Feeling double confused, I wonder why all the seats are taken when I should have a spot reserved for me next to Marie.

There should be two empty seats somewhere, seeing as she’s not even coming.

But it all makes perfect sense when, even in the dim light of the convention ballroom, I can determine the outline of Marie sitting next to a male figure in the seat I’m supposed to have.

Eduardo, I assume? Not a bad looking guy. But he’s no Nathan Cartwright, that’s pretty obvious even at a glance.

As if this woman hasn’t done enough to hurt my feelings this weekend though.

She said she was going to be busy ‘enjoying her weekend with Eduardo’, so why are they here? And why is he in my seat?

I’m just about ready to tap him on the shoulder and ask him that myself when there’s a loud thunder of applause and the lights go up.

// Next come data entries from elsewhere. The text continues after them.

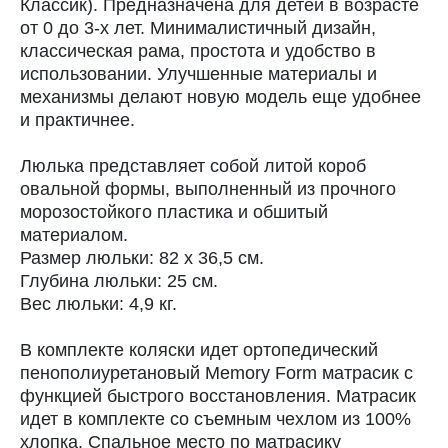
Классик). Предназначена для детей в возрасте
от 0 до 3-х лет. Минималистичный дизайн,
классическая рама, простота и удобство в
использовании. Улучшенные материалы и
механизмы делают новую модель еще удобнее
и практичнее.
Люлька представляет собой литой короб
овальной формы, выполненный из прочного
морозостойкого пластика и обшитый
материалом.
Размер люльки: 82 х 36,5 см.
Глубина люльки: 25 см.
Вес люльки: 4,9 кг.
В комплекте коляски идет ортопедический
пенополиуретановый Memory Form матрасик с
функцией быстрого восстановления. Матрасик
идет в комплекте со съемным чехлом из 100%
хлопка. Спальное место по матрасику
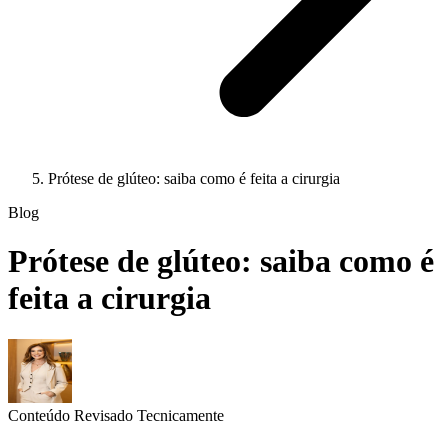
Prótese de glúteo: saiba como é feita a cirurgia
Blog
Prótese de glúteo: saiba como é
feita a cirurgia
Conteúdo Revisado Tecnicamente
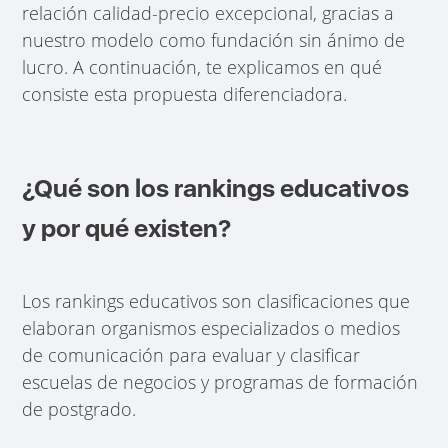
relación calidad-precio excepcional, gracias a
nuestro modelo como fundación sin ánimo de
lucro. A continuación, te explicamos en qué
consiste esta propuesta diferenciadora.
¿Qué son los rankings educativos
y por qué existen?
Los rankings educativos son clasificaciones que
elaboran organismos especializados o medios
de comunicación para evaluar y clasificar
escuelas de negocios y programas de formación
de postgrado.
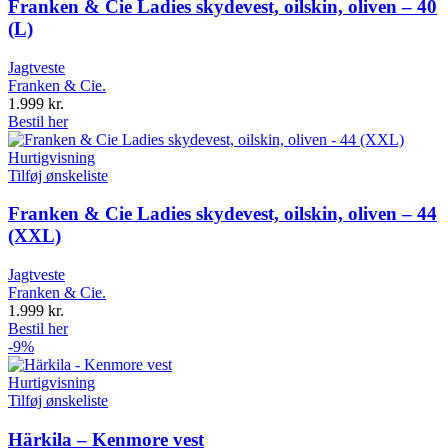
Franken & Cie Ladies skydevest, oilskin, oliven – 40
(L)
Jagtveste
Franken & Cie.
1.999
kr.
Bestil her
Hurtigvisning
Tilføj ønskeliste
Franken & Cie Ladies skydevest, oilskin, oliven – 44
(XXL)
Jagtveste
Franken & Cie.
1.999
kr.
Bestil her
-9%
Hurtigvisning
Tilføj ønskeliste
Härkila – Kenmore vest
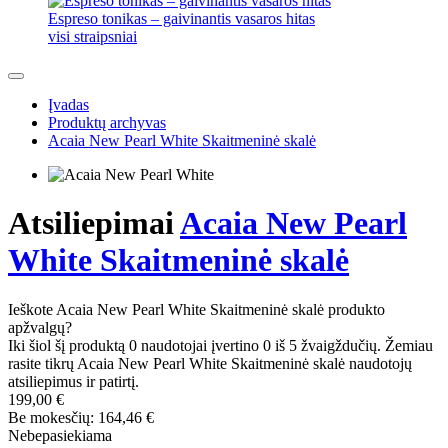
Espreso tonikas – gaivinantis vasaros hitas
visi straipsniai
Įvadas
Produktų archyvas
Acaia New Pearl White Skaitmeninė skalė
Atsiliepimai
Acaia New Pearl
White Skaitmeninė skalė
Ieškote Acaia New Pearl White Skaitmeninė skalė produkto
apžvalgų?
Iki šiol šį produktą 0 naudotojai įvertino 0 iš 5 žvaigždučių. Žemiau
rasite tikrų Acaia New Pearl White Skaitmeninė skalė naudotojų
atsiliepimus ir patirtį.
199,00 €
Be mokesčių: 164,46 €
Nebepasiekiama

Seething with anger now as well as hurt, I’m more determined than ever to get to Nathan.

Back row seats be damned, I want him up close and personal again, like we were last night.

I can ask him about his book idea some other time, when I see him getting closer to me as I get carried along in the rush of people trying to catch him before he leaves the stage, I forget all about my own crappy doubts.